4. If risks are identified and managed, the Board will approve the use case, document requirements or next steps for governance, and allows it to proceed.
5. If the use case does not align with AI principles or risks are too high, the Board will reject it and provide its rationale.
6. In other scenarios, the Board will request more information or recommendations before re-engaging.
7. If the use case is considered high-impact, the system owner will be required to follow specified risk management requirements. These outputs will be reviewed during the appropriate gate review(s) in the system development lifecycle process. The AI Use Case Inventory will reflect these updates.

3. FOSTERING PUBLIC TRUST IN FEDERAL USE OF AI

As the primary federal agency charged with enforcing the federal laws against employment discrimination, in evaluating the agency’s potential uses of AI, the EEOC considers the impact of such use considering applicable civil rights laws and the agency’s mission, among other criteria.

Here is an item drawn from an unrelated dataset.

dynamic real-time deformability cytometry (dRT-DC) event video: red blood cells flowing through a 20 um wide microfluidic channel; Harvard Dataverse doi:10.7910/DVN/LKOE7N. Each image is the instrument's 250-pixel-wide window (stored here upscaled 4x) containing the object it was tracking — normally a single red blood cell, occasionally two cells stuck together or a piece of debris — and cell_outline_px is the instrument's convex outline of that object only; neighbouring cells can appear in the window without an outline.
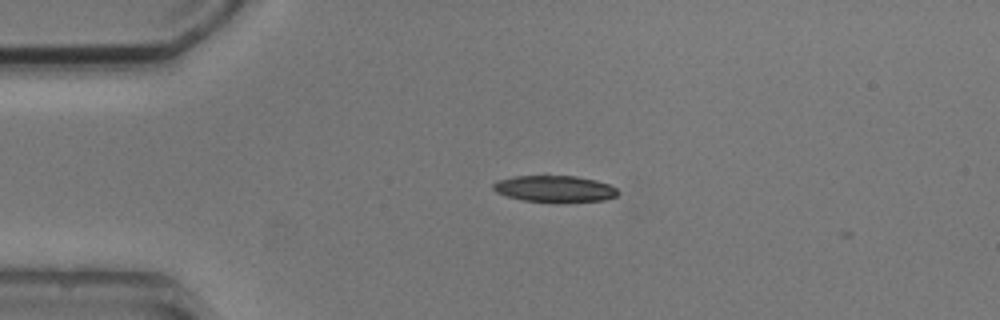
{"species": "common noctule bat (a hibernating species)", "species_latin": "Nyctalus noctula", "temperature_condition": "cold", "stored_images_in_passage": 3, "camera_frame_rate_fps": 3000, "um_per_image_px": 0.085, "animal": {"sex": "male", "body_mass_g": 20.5, "forearm_length_mm": 52.5}, "frame": {"image": 1, "passage_image": 1, "time_ms": 0.0, "image_size_px": [1000, 320], "cell_outline_px": [[620, 192], [616, 196], [604, 200], [524, 200], [508, 196], [496, 192], [492, 188], [492, 184], [500, 180], [516, 176], [544, 172], [576, 176], [596, 180], [608, 184], [616, 188]], "centroid_in_image_um": [47.12, 15.96], "position_along_channel_um": 37.9, "area_um2": 19.31}}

As the Agency explores new use cases, the AI Governance Board will evaluate the intended use of AI to determine if it is a High-Impact use case. While the Agency encourages Use Case Owners, the EEOC staff members who are accountable for the mission outcome of the AI use cases and their risks, to consider and implement certain safeguards for any use case, the AI Governance Board will ensure that minimum risk practices are required for High Impact use cases. Given its mission and commitment to protecting civil rights and civil liberties, the Agency currently has no intention of issuing any waivers for required safeguards. If the minimum risk management practices cannot be met for High Impact use cases, the use case will not be implemented. However, the Chief AI Officer will continue to review the needs and criteria for waivers in the future. High Impact designations and, if applicable, any associated waivers will be captured in a centralized tracking system and will be reviewed annually prior to the AI use case inventory publication.

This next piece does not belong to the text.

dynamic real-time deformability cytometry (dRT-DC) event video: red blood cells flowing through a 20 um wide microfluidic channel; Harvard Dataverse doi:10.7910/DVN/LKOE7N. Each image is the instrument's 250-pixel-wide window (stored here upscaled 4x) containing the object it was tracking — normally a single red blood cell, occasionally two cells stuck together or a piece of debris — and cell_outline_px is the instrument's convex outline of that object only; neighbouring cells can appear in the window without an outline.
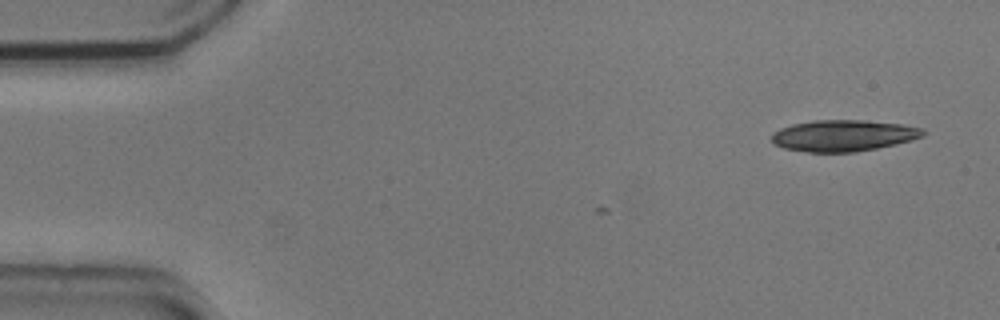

In addition, the AI Governance Board will document minimum risk management practices proposed and implemented by the Use Case Owners. Guidance for evaluating risks and identifying risk management practices has been established to support Use Case Owners. For High Impact use cases, the AI Governance Board will oversee the implementation and monitor status to ensure that the safeguards are in place and effectively managing risks. If safeguards are deemed to be ineffective or the use case is non-compliant during or after deployment, the AI Governance Board will work with the Use Case Owner to pause deployment to either implement additional safeguards or decommission the use case. The Agency is also establishing an escalation process to address any issues that arise from the use of AI technologies, which will minimize any negative impact by ensuring that the appropriate parties are informed of and can quickly respond to issues.

The Agency is committed to fostering public trust in its use of AI. Therefore, the Chief AI Officer, AI Governance Board, and agency staff will continue to refine the Agency’s approach to risk management to preserve its mission and trust with the American public.